Provided text:

I've watched too many restaurant owners obsess over daily sales while ignoring the slow profit bleeds that eventually kill their business. You need 90 minutes on the first Monday of every month to catch these leaks before they become disasters. Miss this appointment with your numbers, and you're flying blind toward bankruptcy.
Why a monthly numbers appointment saves your restaurant
Your dining room's packed, reviews are stellar, daily sales look solid. But come December, you're staring at razor-thin margins wondering where the money went.
Small leaks compound into massive profit drains. A food cost creeping from 28% to 32% doesn't feel dramatic day-to-day, but it steals $16,000 annually from a $400,000 revenue restaurant.
⚠️ Watch out:
A food cost that quietly rises from 28% to 35% costs you €28,000 per year in profit at €400,000 in revenue.
Pick your sacred time slot
Make this non-negotiable. Choose when you're mentally sharp and interruption-free:
- First Monday morning: Complete prior month data, fresh mindset
- Closed day afternoon: Zero service pressure, full focus
- Sunday 7 AM: Before the world wakes up, crystal clear thinking
- Last Tuesday evening: After dinner service winds down
Calendar-block it like you would a bank meeting. Because that's exactly what this is - a meeting about your money.
Your monthly profit audit checklist
Don't drown in spreadsheets. Track these 5 profit-critical metrics and nothing else:
💡 Example monthly check:
- Total revenue vs. last month: +5%
- Average food cost: 32% (was 29% last month)
- Number of covers: 2,840 (was 2,650)
- Average check: €28.50 (was €31.20)
- Inventory value: €8,500 (was €7,200)
Conclusion: More guests, but lower average check and higher food cost. Action needed!
The 5 questions that reveal everything
Ask these same questions every single month. Write down answers to spot dangerous trends:
- Question 1: Why did my food cost move up or down this month?
- Question 2: What are my top 3 revenue-driving dishes bringing in?
- Question 3: How much waste happened and what triggered it?
- Question 4: Which supplier prices jumped? By how much?
- Question 5: What was my strongest day versus weakest day?
Red flags that demand immediate action
During your review, certain patterns scream "fix this now." One of the most common blind spots in kitchen management is inventory creep that slowly strangles cash flow while you're focused on daily service.
⚠️ Watch out:
If your inventory value keeps rising every month, you're buying too much. This costs you cash flow and increases the risk of spoilage.

Supplied information:
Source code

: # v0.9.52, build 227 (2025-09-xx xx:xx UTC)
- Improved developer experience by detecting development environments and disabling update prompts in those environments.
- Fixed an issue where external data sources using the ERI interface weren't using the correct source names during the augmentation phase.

Work instruction A:
Rewrite everything in the restaurant profit article from "Conclusion: More guests, but" down to "versus weakest day?", putting "spoilage" in place of "waste".
Work instruction B:
According to the restaurant profit article, how much time should you set aside on the first Monday of every month?

Result A:
Conclusion: More guests, but lower average check and higher food cost. Action needed!
The 5 questions that reveal everything
Ask these same questions every single month. Write down answers to spot dangerous trends:
- Question 1: Why did my food cost move up or down this month?
- Question 2: What are my top 3 revenue-driving dishes bringing in?
- Question 3: How much spoilage happened and what triggered it?
- Question 4: Which supplier prices jumped? By how much?
- Question 5: What was my strongest day versus weakest day?

Result B:
90 minutes.